### Data drawn from a collection
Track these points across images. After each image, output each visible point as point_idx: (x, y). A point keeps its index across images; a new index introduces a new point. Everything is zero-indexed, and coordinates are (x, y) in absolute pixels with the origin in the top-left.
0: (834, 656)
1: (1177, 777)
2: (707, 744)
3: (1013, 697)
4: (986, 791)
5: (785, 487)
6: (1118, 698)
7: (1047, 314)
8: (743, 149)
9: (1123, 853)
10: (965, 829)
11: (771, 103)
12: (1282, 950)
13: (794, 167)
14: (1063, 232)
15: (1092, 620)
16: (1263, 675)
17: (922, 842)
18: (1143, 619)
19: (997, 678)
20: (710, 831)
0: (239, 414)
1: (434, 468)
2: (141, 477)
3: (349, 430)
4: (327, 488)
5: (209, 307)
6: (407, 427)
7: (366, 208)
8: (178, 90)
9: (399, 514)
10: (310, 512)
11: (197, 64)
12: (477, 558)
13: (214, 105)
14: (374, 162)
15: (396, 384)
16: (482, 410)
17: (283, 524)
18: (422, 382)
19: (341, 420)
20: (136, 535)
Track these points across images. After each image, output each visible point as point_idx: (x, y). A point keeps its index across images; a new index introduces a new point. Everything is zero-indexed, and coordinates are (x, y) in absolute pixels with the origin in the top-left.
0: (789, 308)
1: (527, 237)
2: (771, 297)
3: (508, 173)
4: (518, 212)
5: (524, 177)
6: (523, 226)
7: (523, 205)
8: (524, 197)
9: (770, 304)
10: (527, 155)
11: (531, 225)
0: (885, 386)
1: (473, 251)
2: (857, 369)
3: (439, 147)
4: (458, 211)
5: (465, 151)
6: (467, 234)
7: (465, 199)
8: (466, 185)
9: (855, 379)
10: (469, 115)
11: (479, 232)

### What you are asked to do
Convert every line of the listing above into a JSON list of strings, one string per line, and omit any blank lines.

### Output below
[
  "Track these points across images. After each image, output each visible point as point_idx: (x, y). A point keeps its index across images; a new index introduces a new point. Everything is zero-indexed, and coordinates are (x, y) in absolute pixels with the origin in the top-left.",
  "0: (834, 656)",
  "1: (1177, 777)",
  "2: (707, 744)",
  "3: (1013, 697)",
  "4: (986, 791)",
  "5: (785, 487)",
  "6: (1118, 698)",
  "7: (1047, 314)",
  "8: (743, 149)",
  "9: (1123, 853)",
  "10: (965, 829)",
  "11: (771, 103)",
  "12: (1282, 950)",
  "13: (794, 167)",
  "14: (1063, 232)",
  "15: (1092, 620)",
  "16: (1263, 675)",
  "17: (922, 842)",
  "18: (1143, 619)",
  "19: (997, 678)",
  "20: (710, 831)",
  "0: (239, 414)",
  "1: (434, 468)",
  "2: (141, 477)",
  "3: (349, 430)",
  "4: (327, 488)",
  "5: (209, 307)",
  "6: (407, 427)",
  "7: (366, 208)",
  "8: (178, 90)",
  "9: (399, 514)",
  "10: (310, 512)",
  "11: (197, 64)",
  "12: (477, 558)",
  "13: (214, 105)",
  "14: (374, 162)",
  "15: (396, 384)",
  "16: (482, 410)",
  "17: (283, 524)",
  "18: (422, 382)",
  "19: (341, 420)",
  "20: (136, 535)",
  "Track these points across images. After each image, output each visible point as point_idx: (x, y). A point keeps its index across images; a new index introduces a new point. Everything is zero-indexed, and coordinates are (x, y) in absolute pixels with the origin in the top-left.",
  "0: (789, 308)",
  "1: (527, 237)",
  "2: (771, 297)",
  "3: (508, 173)",
  "4: (518, 212)",
  "5: (524, 177)",
  "6: (523, 226)",
  "7: (523, 205)",
  "8: (524, 197)",
  "9: (770, 304)",
  "10: (527, 155)",
  "11: (531, 225)",
  "0: (885, 386)",
  "1: (473, 251)",
  "2: (857, 369)",
  "3: (439, 147)",
  "4: (458, 211)",
  "5: (465, 151)",
  "6: (467, 234)",
  "7: (465, 199)",
  "8: (466, 185)",
  "9: (855, 379)",
  "10: (469, 115)",
  "11: (479, 232)"
]